Der Beitrag des Faches Erdkunde an der Realisierung des Leitbildes unserer Schule,


„ Die Menschen stärken – die Sachen klären“ (H. v. Hentig),


besteht darin, dass Erdkundeunterricht „Kenntnisse und Einsichten über die Grundbedingungen menschlichen Lebens auf der Erde (vgl. Rr. 7-10, S. 4) vermittelt, Interesse an der Verschiedenartigkeit von Lebensräumen weckt, den eigenen und gesellschaftlichen Einfluss auf die natürliche Umwelt bewusst werden lässt und eine ganzheitliche Sichtweise ermöglicht, die eine Grundlage  sach- und umweltgerechter Entscheidungen der Schülerinnen und Schüler bilden kann.
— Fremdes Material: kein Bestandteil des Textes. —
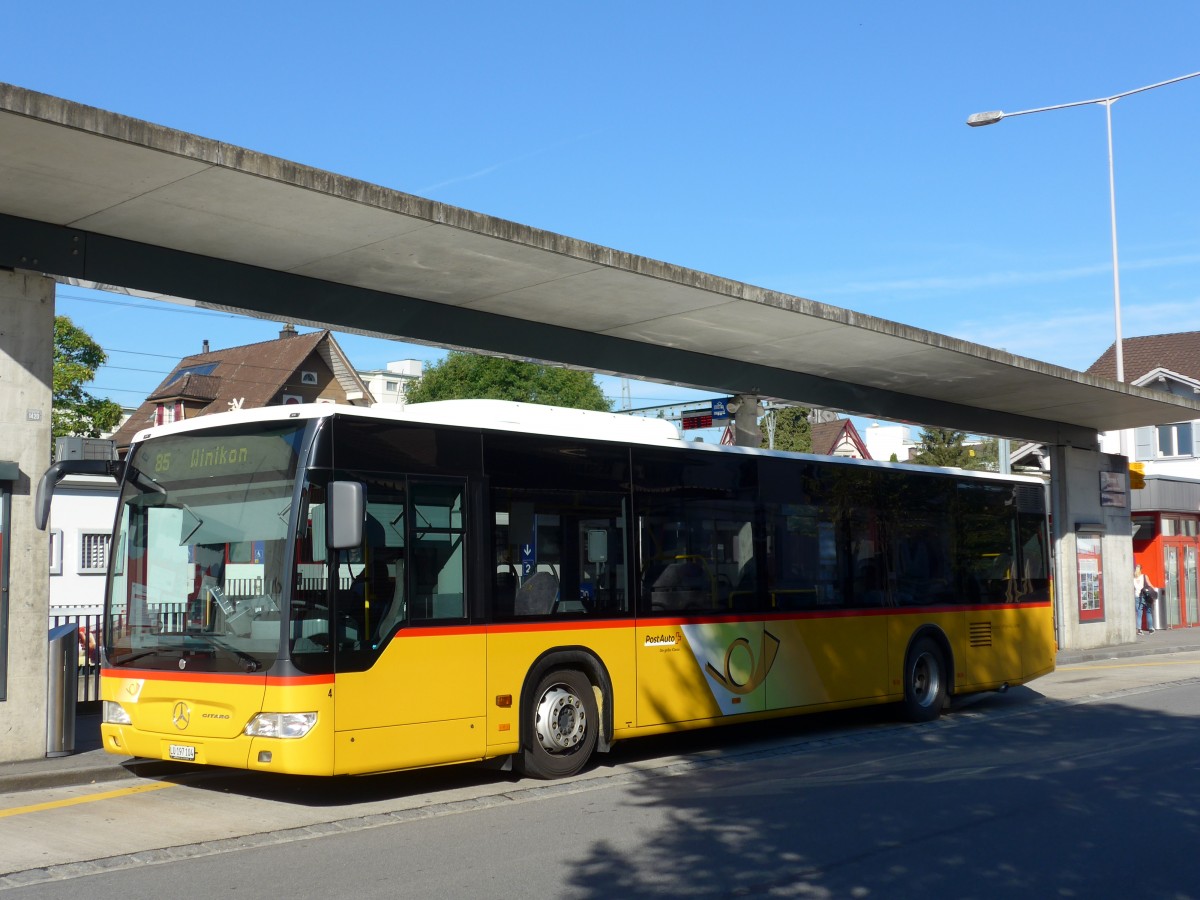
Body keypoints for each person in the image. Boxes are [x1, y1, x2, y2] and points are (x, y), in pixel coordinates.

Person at [1134, 564, 1157, 635]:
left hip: (1137, 596)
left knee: (1139, 613)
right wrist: (1155, 591)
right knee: (1148, 611)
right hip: (1145, 596)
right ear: (1141, 569)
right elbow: (1149, 585)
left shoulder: (1133, 578)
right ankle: (1150, 629)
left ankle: (1139, 630)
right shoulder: (1144, 576)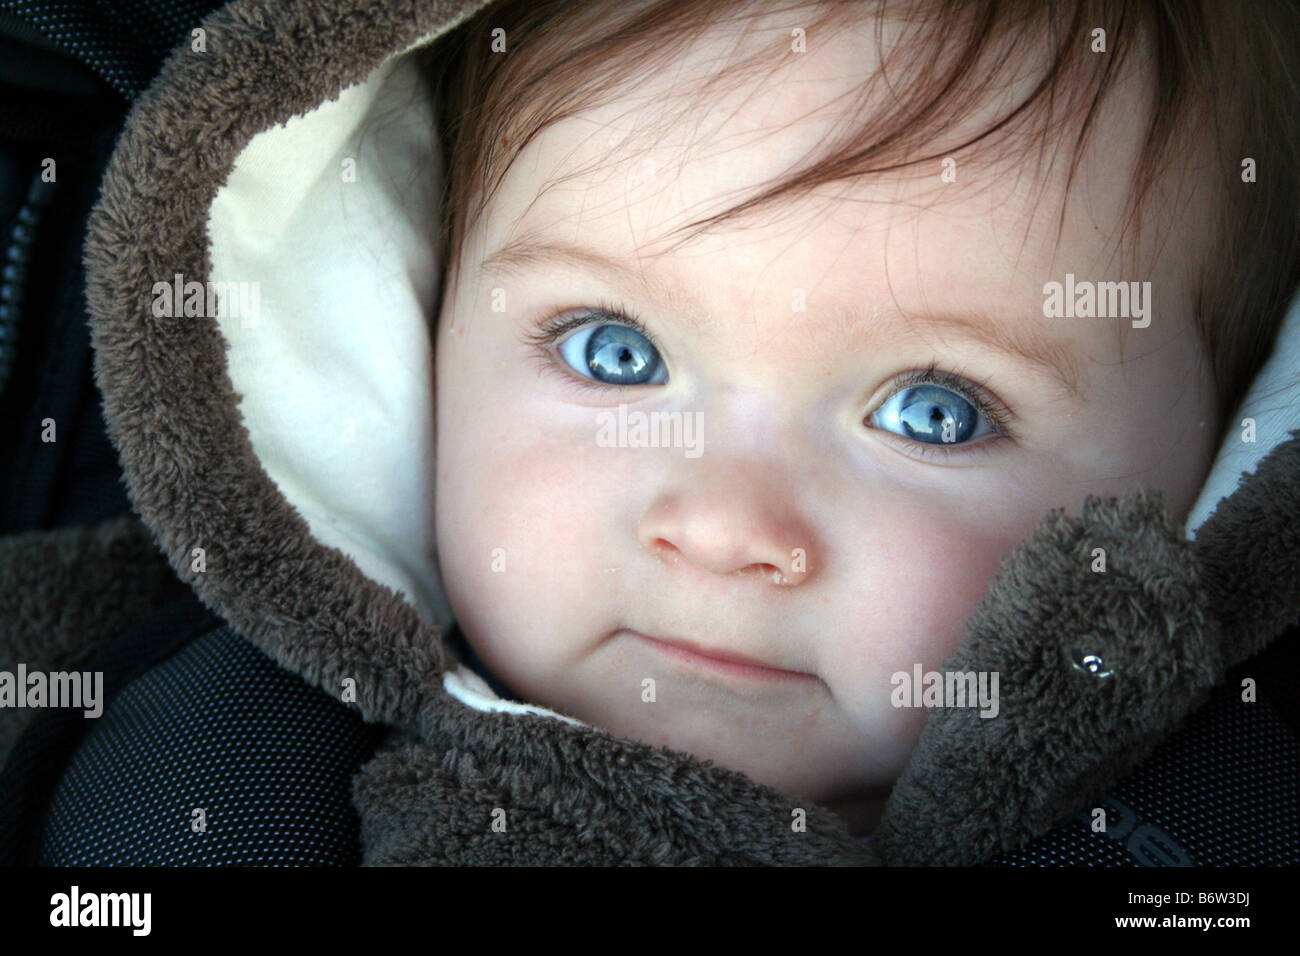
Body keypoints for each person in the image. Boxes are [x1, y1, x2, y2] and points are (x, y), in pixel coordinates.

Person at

Unterricht im Fach Erdkunde trägt durch die Verknüpfung natur- und sozialwissenschaftlicher Aspekte wesentlich zur Ausbildung eines differenzierten sach- und problemorientierten Weltbildes bei, auf dessen Grundlage die Schülerinnen und Schüler angesichts der zunehmenden Internationalisierung aller Lebensbereiche befähigt werden sollen, in einer globalisierten Welt Orientierung zu finden, Urteilsfähigkeit zu erwerben und Handlungskompetenz bzw. Handlungsbereitschaft zu entwickeln.
Angestrebt wird eine Persönlichkeitsentwicklung, die, ausgehend von einer eigenen gefestigten Wertegrundlage, auf unehmende Bereitschaft zielt, anderen Personen und Kulturkreisen offen und tolerant zu begegnen.